Trying to find the compliment in the statement, he had just made and hoping he thought dentists to be of high intelligence, I queried, “Quick decisions?” He went on to tell me, and sometimes show me between bites of food, the crowns I had already noticed. He said, “It always impressed me, when I went into the dental office with a broken tooth, how the dentist would have a quick look around and then tell me I needed a crown. Sometimes he was ready to do it on the spot!”
Other things had come out in our conversation. He was an accomplished golfer with a six handicap. He had three homes, and each home had an identical set of golf clubs. All were recently updated, matched, swing-weighted custom sets. My mind was spinning as I thought about the gap between those matched sets of clubs and his unmatched set of teeth! How could I get his attention?
Doctor Pankey would often say to me, “Communicate with others by making your examples relevant to the other person’s experience or frame of reference.” The light bulb came on, and I said, “Tell me about how you made decisions as a CFO in your business.”
“Well, I take a good look at the short and long term impact of the decisions, the cost of capital necessary – both short and long term, and the risk/reward potential to the bottom line of the company.”
Now I was in full swing, “Sounds like you study the problem and/or opportunity with reflection and quite a bit of detail. You slow down and take the necessary time to uncover the best decision.”
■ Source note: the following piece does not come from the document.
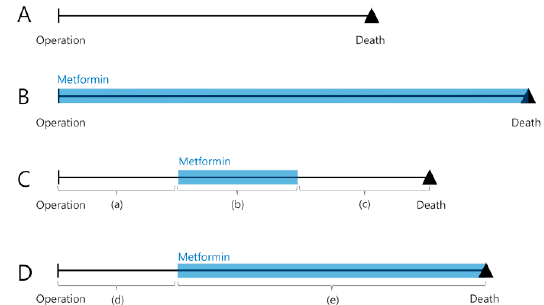
Figure 1. Illustration of the differences in metformin administration periods. ( A ) Patients who did not take metformin until death; ( B ) Patients who continuously took metformin between operation until death; ( C ) Patients who started taking metformin some time after operation and stopped before death; ( D ) Patients who started taking metformin some time after operation and continued until death.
“Well, yes, of course, they would be important decisions, and they would take time!” Bob replied.
“Quite honestly, Bob, that is exactly what I and others are attempting to teach dentists at The Pankey Institute. We are asking dentists to intentionally slow down and become more reflective, affective, and effective with their patients.” I could see he was thinking about this.
“Bob, let’s compare you and your teeth to your sets of golf clubs.” He was intently listening. “It’s as if, when you were a young man, God gave you a set of new golf clubs. We, as dentists, call them teeth. You used them through the years as you refined your golf game and in time you broke the 9-iron. You went to the pro shop and tried to get a new one. It was a 9-iron, of course, but the grip, the shaft and the swing weight were not quite the same as your original set. It was okay, because you knew how to adjust if you remembered to accommodate for the differences.
“As time went on, you had the same experience with your 7-iron, the 4-iron, the pitching wedge, and your favorite wood. In time, you were adjusting your swing and muscles every time you swung a club. You noticed there were times when certain muscles would get sore and even the soreness would get in the way of your swing chewing. Finally, you decided to get refitted with a whole new set of clubs. You went to a professional who put you through a whole series of tests and thorough evaluations to diagnose and plan the best solution, which fit your uniqueness. And, you not only got one completely new set of golf clubs, you got three.
“Many dentists would see you as a very busy man who wants to get out of the dental office with dispatch. They respond in a crisis mode to your crisis events. But, like clubs, teeth need to be customized and “matched” to work together so you aren’t constantly accommodating as teeth break and are restored. What we are encouraging dentists to do is to slow down and be as thorough as you would be in your decision making in your business. It’s better for you—actually better for all concerned.”
Bob’s face lit up, “So that’s what you teach?” “That’s what I teach,” I responded
With that “aha” smile, Bob said, “Would you be so kind as to give me your business card with the name of a dentist who thinks like you do? In fact, I’d like three – one for each of the locations of my golf clubs!”